The former U.S. vice president’s sustainability-focused investing fund, Generation Investment Management LLP, led a $400 million funding round for Convoy, which makes software to connect freight shippers with truck drivers. T. Rowe Price Group Inc. co-led the investment with Gore’s firm, Convoy said Wednesday. The deal values the startup at $2.75 billion.

Convoy is often described as “Uber for trucking”—a moniker that took hold before Uber Technologies Inc. set up a competing business. Uber has committed to hire 2,000 people to expand freight operations in Chicago. Another rival business in the United Arab Emirates, Trukker, said Tuesday it received a $23 million investment led by a Saudi Arabian venture capital fund.

A big part of Convoy’s pitch is that it can improve the trucking business by making it more efficient, both financially and environmentally. Transportation is the largest source of U.S. emissions today, and heavy-duty trucks represent about 13% of those emissions. Convoy’s service is designed to eliminate unnecessary driving by ensuring trucks can get loads on each trip. The business isn’t yet profitable, but Dan Lewis, the chief executive officer, has said it will be eventually.

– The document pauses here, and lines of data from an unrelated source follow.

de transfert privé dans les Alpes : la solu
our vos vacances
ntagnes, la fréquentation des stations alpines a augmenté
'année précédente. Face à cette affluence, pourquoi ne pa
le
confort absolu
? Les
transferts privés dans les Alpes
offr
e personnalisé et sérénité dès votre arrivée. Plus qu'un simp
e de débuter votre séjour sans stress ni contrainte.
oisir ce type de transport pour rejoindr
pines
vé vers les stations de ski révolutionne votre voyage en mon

Customers include Procter & Gamble Co. and Anheuser-Busch InBev NV. Among the investors in the new funding round are Alphabet Inc.’s CapitalG, Baillie Gifford, Durable Capital Partners, Fidelity Investments and Lone Pine Capital. The new funds are expected to help the company accelerate its expansion and fend off competition from upstarts, as well as the likes of J.B. Hunt Transport Services Inc.